Countries bet big on nuclear energy to explore deep space

From fuel to outer space power plants, the world is developing different usages of nuclear energy to explore space.

How is nuclear energy getting utilized in space missions?

Nuclear batteries, dubbed Radioisotope Thermoelectric Generators or RTGs, have been powering spacecrafts for more than six decades.
They perform two key functions:
Providing power to keep the on-board instruments running,
supplying heat to protect the instruments from the cold environs of space
In 1961, the first RTG-powered satellite, the Transit 4A spacecraft, took off from the US.
Since then, several nuclear-powered missions have been launched, including 25 from the US.
In 2013, China soft-landed its RTG-powered Chang'e 3 robot on the moon.
The global discourse is now moving beyond RTGs.
The US and China plan to set up a nuclear power reactor on the moon to provide electricity for astronauts camping on the lunar body.

Nuclear energy

Nuclear energy is a form of energy released from the nucleus, the core of atoms, made up of protons and neutrons.
This source of energy can be produced in two ways:
- fission – when nuclei of atoms split into several parts
- fusion – when nuclei fuse together
The nuclear energy harnessed around the world today to produce electricity is through nuclear fission.
Nuclear fusion is the process whereby nuclei join together into one nucleus. The fusion of two atomic nuclei into one nucleus is not possible under standard temperature and pressure.

NASA’s efforts:

NASA’s Perseverance rover touched down on Martian soil in 2021, is also nuclear-powered.
NASA launched its nuclear-powered Voyager 1 and 2 space probes in 1977 to study the outer solar system and beyond. The space probes provide information to this day.
Space agencies are currently using the eighth generation of nuclear batteries called the Multi-Mission Radioisotope Thermoelectric Generator or MMRTG.
It provides 110 watts of electrical power.
A light bulb consumes the same energy.
This is enough to power all the instruments on-board.
In 2021, NASA invited proposals from industries to design nuclear power systems for lunar applications.
By 2030, the space agency plans to set up a plant that will continuously provide 10 kilowatts (kW) of power—the average annual power intake of a home on Earth.

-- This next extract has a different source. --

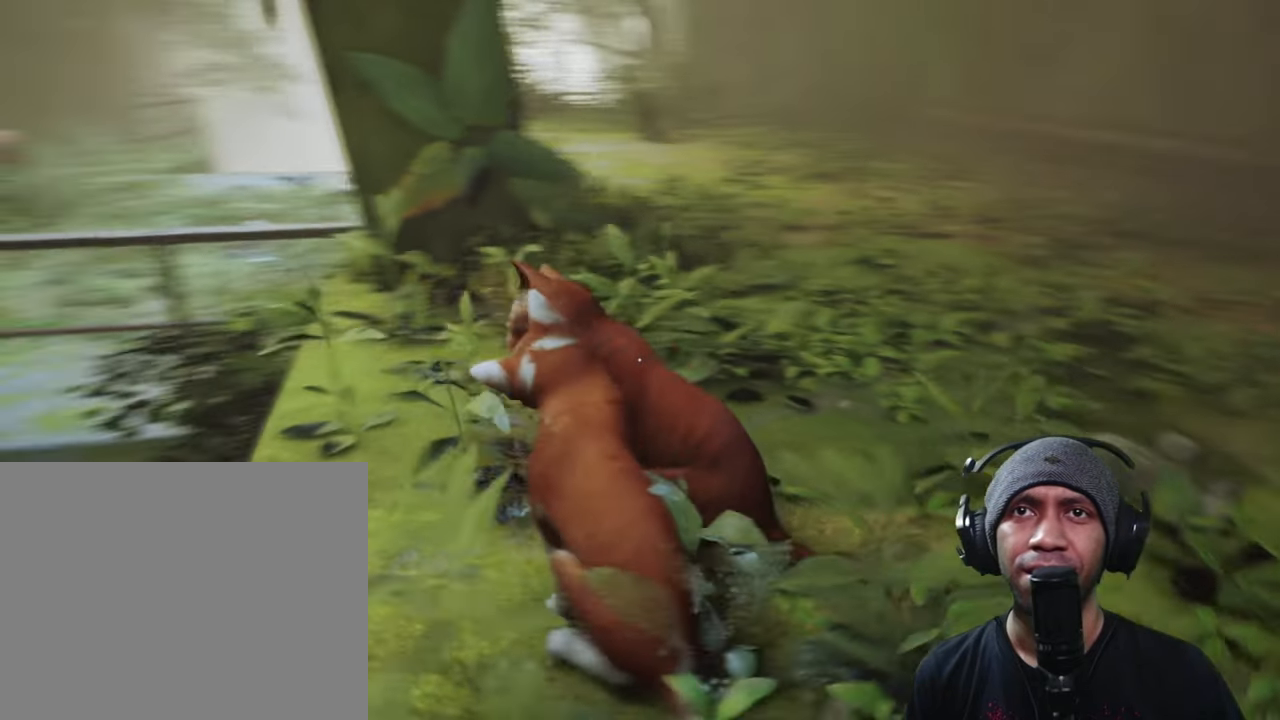
{"buttons": ["R2"], "left_stick": "center", "right_stick": "center", "button_events": []}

India and Nuclear energy for space exploration:

India, which has till now relied only on solar power for its outer space missions, wants to join the bandwagon.
In 2021, Indian Space Research Organization (ISRO) took its first step by inviting companies to develop a 100-watt RTG.
Solar arrays power most satellites in the Earth’s orbit.
ISRO used solar panels and lithium-ion batteries to power the Mangalyaan mission to Mars and the Chandrayaan 1 and 2 missions to the moon. But solar panels work best in sunlit regions.